Securing the rolled flank steak with a combination of butcher’s twine and wooden skewers helps the stuffing and steak hold together as they cook on the grill.
Building a crust on the pinwheels over a hot fire before transferring them to the cooler side of the grill to finish cooking prevents the cheesy filling from leaking out.

Stuffed and grilled flank steaks on white platter with asparagus and mushrooms
Flank steak is one of those cuts of meat that’s custom-built for the grill. When cooked right, it has a mild, beefy flavor and lean texture, with just the right amount of chew when you slice it thinly across the grain. Butterfly that flank steak and stuff it with flavor-packed ingredients like Italian cold cuts, cheeses, and punchy condiments, and you’re really in business. A nice flank steak pinwheel is one of the fastest-cooking and most impressive-looking pieces of meat you can throw on the grill, the kind of thing to pull out when you want to impress the neighbors.

Stuffing and grilling a flank steak is not all that difficult, but it does take a bit of know-how to ensure that you butterfly it cleanly and in the right direction (open it up the wrong way and rather than tender slices cut against the grain, you’ll end up with a steak so stringy and tough you’d be better off using it as a doorstop).

Flank steak has long since moved from being an inexpensive economy cut to being one of the most desirable pieces of meat for the grill, costing almost as much as any of the four high-end steaks you should know.

When shopping for flank steak, look for an even, deep red color with a fair amount of fine fat running along the length of the muscles. Poorly butchered flank steak will either have a thin membrane still attached to parts of it, or will have had that membrane removed so aggressively that its surface has been shredded. Look for smoothly textured pieces without nicks or gouges.

A standard whole flank steak can weigh anywhere between two and four pounds. Plan on cooking a pound of flank steak for every three diners, a pound and a half if your friends are as hungry as mine.
Step 1: Trim Your Steak

Large piece of raw flank steak resting on wooden cutting board
Trim off any large bits of excess fat and silverskin using a sharp boning knife. Smaller swaths are totally fine. Since we’re going to be rolling the steak into a clean cylinder, square off the edges using your boning knife. The scraps can be saved for another use (like breakfast steak and eggs!).

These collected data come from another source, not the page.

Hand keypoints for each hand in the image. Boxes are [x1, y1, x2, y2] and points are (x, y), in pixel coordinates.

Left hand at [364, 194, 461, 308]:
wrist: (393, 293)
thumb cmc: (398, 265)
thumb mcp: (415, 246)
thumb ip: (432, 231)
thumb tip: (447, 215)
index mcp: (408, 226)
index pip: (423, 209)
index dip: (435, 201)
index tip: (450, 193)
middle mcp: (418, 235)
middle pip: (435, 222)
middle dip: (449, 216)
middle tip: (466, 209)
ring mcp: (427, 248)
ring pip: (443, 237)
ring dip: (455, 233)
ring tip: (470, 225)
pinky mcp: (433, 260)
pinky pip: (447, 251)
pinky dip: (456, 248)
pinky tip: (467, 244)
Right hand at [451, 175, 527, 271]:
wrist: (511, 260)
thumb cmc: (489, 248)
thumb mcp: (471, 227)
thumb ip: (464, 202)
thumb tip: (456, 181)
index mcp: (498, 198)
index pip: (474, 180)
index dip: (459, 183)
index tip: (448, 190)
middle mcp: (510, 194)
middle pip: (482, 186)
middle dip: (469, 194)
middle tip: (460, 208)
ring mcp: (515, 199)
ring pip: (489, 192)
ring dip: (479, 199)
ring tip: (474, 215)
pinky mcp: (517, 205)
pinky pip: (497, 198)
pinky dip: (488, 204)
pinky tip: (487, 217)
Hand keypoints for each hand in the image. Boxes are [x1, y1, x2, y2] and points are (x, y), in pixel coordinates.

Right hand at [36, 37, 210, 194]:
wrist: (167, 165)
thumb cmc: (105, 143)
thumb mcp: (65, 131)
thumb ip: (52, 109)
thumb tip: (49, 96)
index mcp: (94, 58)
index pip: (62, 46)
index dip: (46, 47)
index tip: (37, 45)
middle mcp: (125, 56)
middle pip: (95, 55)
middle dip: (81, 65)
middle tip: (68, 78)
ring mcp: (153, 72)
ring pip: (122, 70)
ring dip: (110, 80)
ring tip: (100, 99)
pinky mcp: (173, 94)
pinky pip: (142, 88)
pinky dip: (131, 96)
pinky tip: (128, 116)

Arrange the steak so that the grain runs parallel to the front edge of your cutting board.
Step 2: Start Butterflying

Hand pressing down on piece of raw flank steak as it's being cut in half horizontally
Holding your free hand flat against the top of the steak, insert the knife along the trimmed edge of the steak and start slicing horizontally through the middle. The goal is to work the knife through, cutting with the grain, from one side to the other, leaving the back edge intact like the spine of a book.